[Records shown — start]
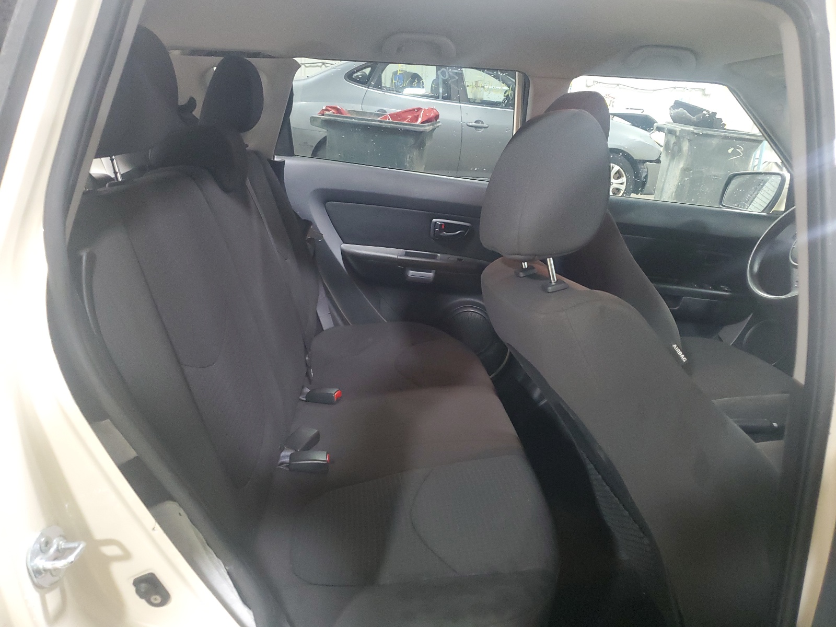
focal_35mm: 26
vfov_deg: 53.1
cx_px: 418
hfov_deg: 67.3
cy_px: 314
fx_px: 628
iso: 361
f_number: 1.5
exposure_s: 1/15
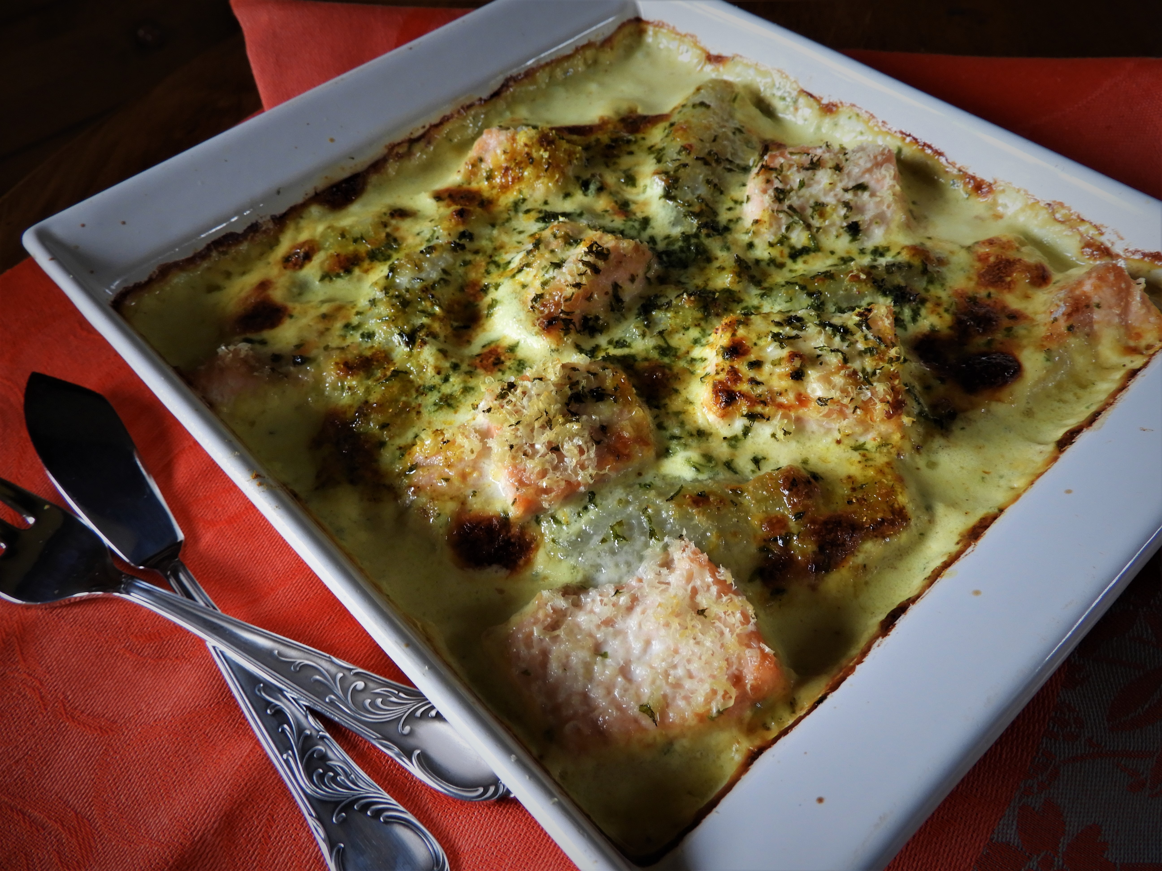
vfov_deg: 46.8
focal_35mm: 30
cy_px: 436
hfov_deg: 60.0
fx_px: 1007
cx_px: 581
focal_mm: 5.4
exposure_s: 1/30
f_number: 3.5
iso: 180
[Records shown — finish]
▶ **Action item**: Give the entries again exactly. Pictures stay out.

▶ **Your solution**:
focal_35mm: 26
vfov_deg: 53.1
cx_px: 418
hfov_deg: 67.3
cy_px: 314
fx_px: 628
iso: 361
f_number: 1.5
exposure_s: 1/15
vfov_deg: 46.8
focal_35mm: 30
cy_px: 436
hfov_deg: 60.0
fx_px: 1007
cx_px: 581
focal_mm: 5.4
exposure_s: 1/30
f_number: 3.5
iso: 180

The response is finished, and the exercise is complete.